Hi all it’s the aftermath of Easter and my body is coming down after the sugar rush. I try and avoid sugar, dairy and gluten but I slip up sometimes!
It’s still school holidays so things aren’t quite as tidy as I would like them at home and Henry the puppy ate a make-up sponge and was sick this morning. But hey life’s too short to worry too much!
Or is it………..?
The number of people developing Alzheimers is on the rise. Sadly, my own mother has the early stages. Do we really know what causes this dreadful disease and if it’s preventable?
Research has identified many risk factors associated with dementia related conditions. According to the Alzheimer’s Society it’s impossible to eliminate every single one; after all we can’t avoid age, which is the most significant. While it is possible to develop dementia early in life, the chances of doing so increase dramatically with age. One in 50 people between the ages of 65 and 70 have a form of dementia, compared to one in five people over the age of 80.
Researchers have discovered some important factors that affect our risk of developing dementia. These include age and genetics, but also medical history, lifestyle and environmental factors. Our risk of developing dementia depends upon a combination of these risk factors. Some of them, such as our age or genes, cannot be controlled. Other risk factors can be controlled, for example by changing our lifestyle.
An enterprising young man named Max Lugavere is asking for people to get involved in a project he’s running to make a full length documentary called Bread Head – see the trailer here. He’s looking for crowd funding – seems a very cleaver young man!
In the trailer he interviews a top neuroscientist, Suzanne de la Monte and she reported that the same biomarkers that are evident in diabetes type two are there in Alzheimers and because of that they are now referring to Alzheimers as type 3 diabetes!

_Provided material_.

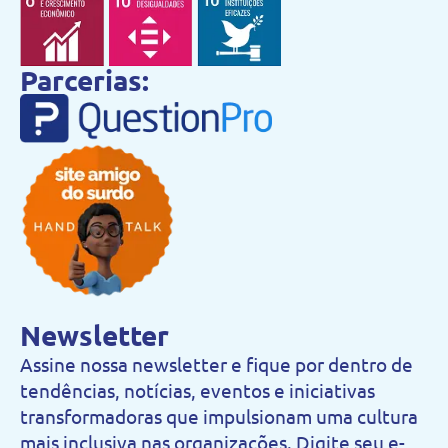
Parcerias:
Newsletter
Assine nossa newsletter e fique por dentro de
tendências, notícias, eventos e iniciativas
transformadoras que impulsionam uma cultura
mais inclusiva nas organizações. Digite seu e-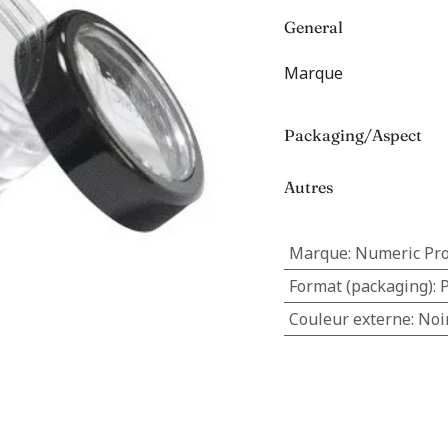
General
Marque
Packaging/Aspect
Autres
Marque
:
Numeric Pro
Format (packaging)
:
Couleur externe
:
Noi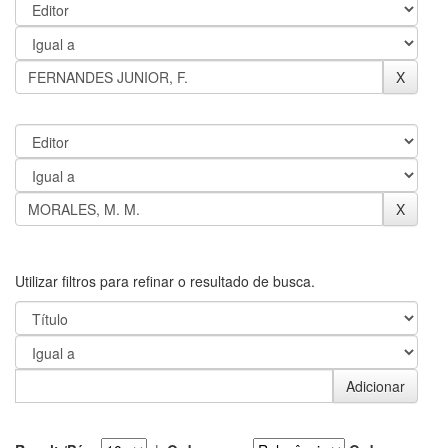
Utilizar filtros para refinar o resultado de busca.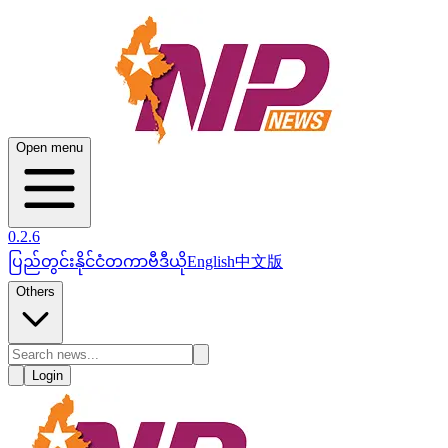
Open menu
0.2.6
ပြည်တွင်း
နိုင်ငံတကာ
ဗီဒီယို
English
中文版
Others
Login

_Description of the task_.
How would the blog post above on Alzheimer's and dementia risk go on after its last paragraph? Proceed with it from that point.

_Result_.
In The Lancet it was reported that 1 in 3 Alzheimer cases worldwide might be attributable to potentially modifiable risk factors. In other words be preventable!
Changes in the brain occur 30 years before you receive the first symptom so it’s clear we need to look closely at our diet now!
Gluten is a protein found in cereals wheat, rye and barley. Most people eat way too much but some research shows that actually our bodies haven’t evolved sufficiently to be able to process this protein at all. There are obvious cases of allergy to this like Celiac Disease and many people have a known intolerance which then affects their gut in one of several ways and can affect their autoimmune system.
But let’s not just stop at the effect on the gut – brain fog and fatigue are symptoms of both celiac disease and non-celiac gluten sensitivity. On a more serious note, the gut inflammation and microbiome disturbances involved in the immune-inflammatory response to gluten may increase vulnerability to dementia and Alzheimers disease. Autoimmunity in general is also linked to depression.
What’s clear from the title of the movie is that the producers believe that gluten has a significant part to play in the disease and that is what they want to prove – I shall keep my eye open for this film as I will want to watch it!
See you again soon for more news on sugar and ow to make “healthy” chocolate – yes really.